Savage Liberty opens in 1768, when many of the inhabitants of the American colonies were struggling with what today we would call an identity crisis. They weren’t thinking of themselves as Americans, they were just questioning what it meant to be British when their Parliament refused to treat them as full citizens. They were not seeking revolution, they simply wanted-and expected to be given-the same voice with their government that their counterparts in the British Isles enjoyed.
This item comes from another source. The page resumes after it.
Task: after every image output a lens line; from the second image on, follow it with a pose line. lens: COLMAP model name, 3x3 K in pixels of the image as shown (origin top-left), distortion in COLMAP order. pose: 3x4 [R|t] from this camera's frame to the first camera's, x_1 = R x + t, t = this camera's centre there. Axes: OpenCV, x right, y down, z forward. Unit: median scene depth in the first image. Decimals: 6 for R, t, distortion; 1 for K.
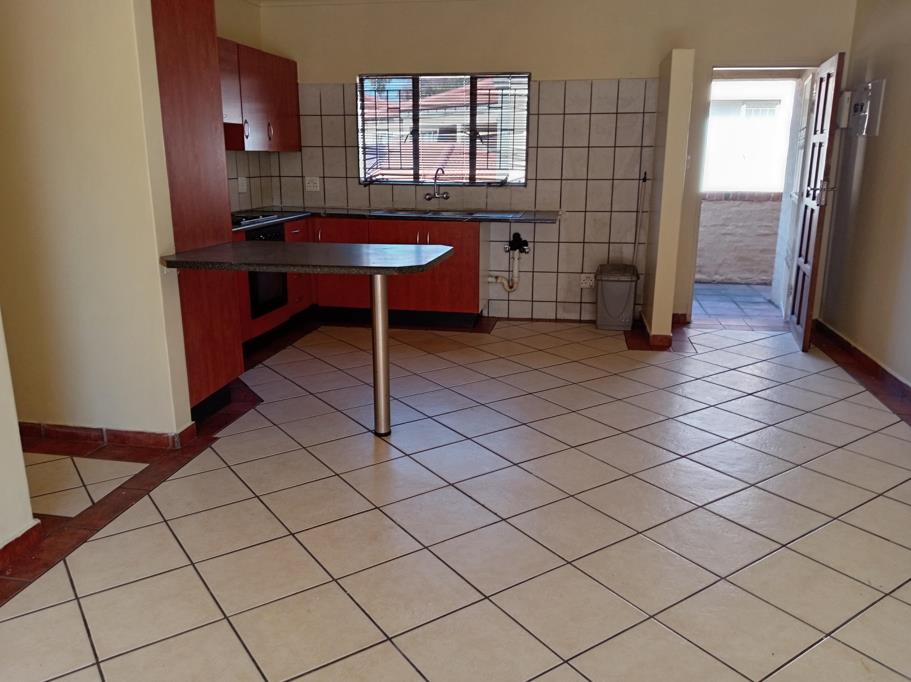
lens RADIAL K [[717.2, 0, 455.5], [0, 717.2, 341.0], [0, 0, 1]] dist [0.122910, -0.202522]
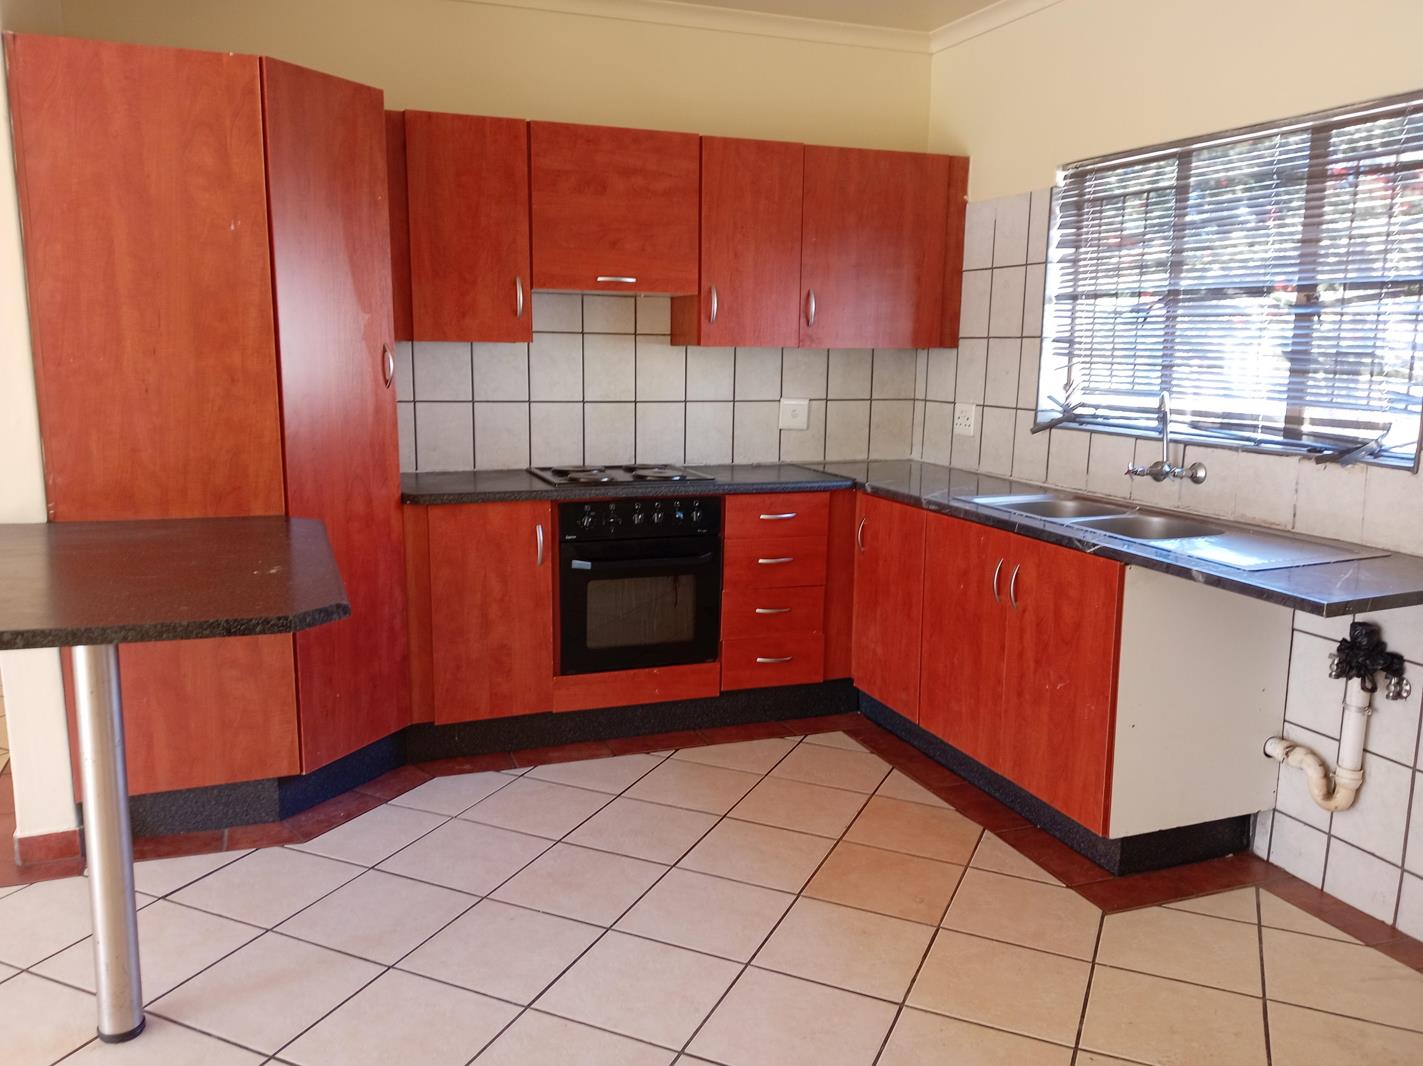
lens RADIAL K [[1133.5, 0, 711.5], [0, 1133.5, 533.0], [0, 0, 1]] dist [0.047738, -0.079570]
pose [[0.511421, 0.146407, -0.846767, 0.333874], [-0.226412, 0.973520, 0.031577, -0.139412], [0.828967, 0.175569, 0.531027, 0.525762]]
Before they glimpsed revolution, these colonists first had to discover that they were American.

REVIEWS

Voted by Publishers Weekly as “One of the Best Books of 2018”

Voted by CrimeReads “1 of 21 Crime Novels Set During Revolutions and Rebellions”

“Pattison has few peers when it comes to integrating historical events into a complex but plausible whodunit plot.” —Publishers Weekly (starred and boxed review)

“For those who enjoy politics, history, and hairbreadth escapes swirled together.” —Library Journal

“This fifth entry in Pattison’s Bone Rattler series advances McCallum’s personal life as it exhibits the seamless blend of fiction and history that distinguishes this fine series. A timely reminder, as well, of what liberty meant to our forebears.” —Booklist

“Prepare to be immersed in this story of early America . . . This is historical writing at its best, with plenty of action and suspense. It’s difficult to put down.” –Historical Novel Society

Eliot Pattison

“The best of historical novels allow us to commit our entire spirit to understanding another world that was once our own.”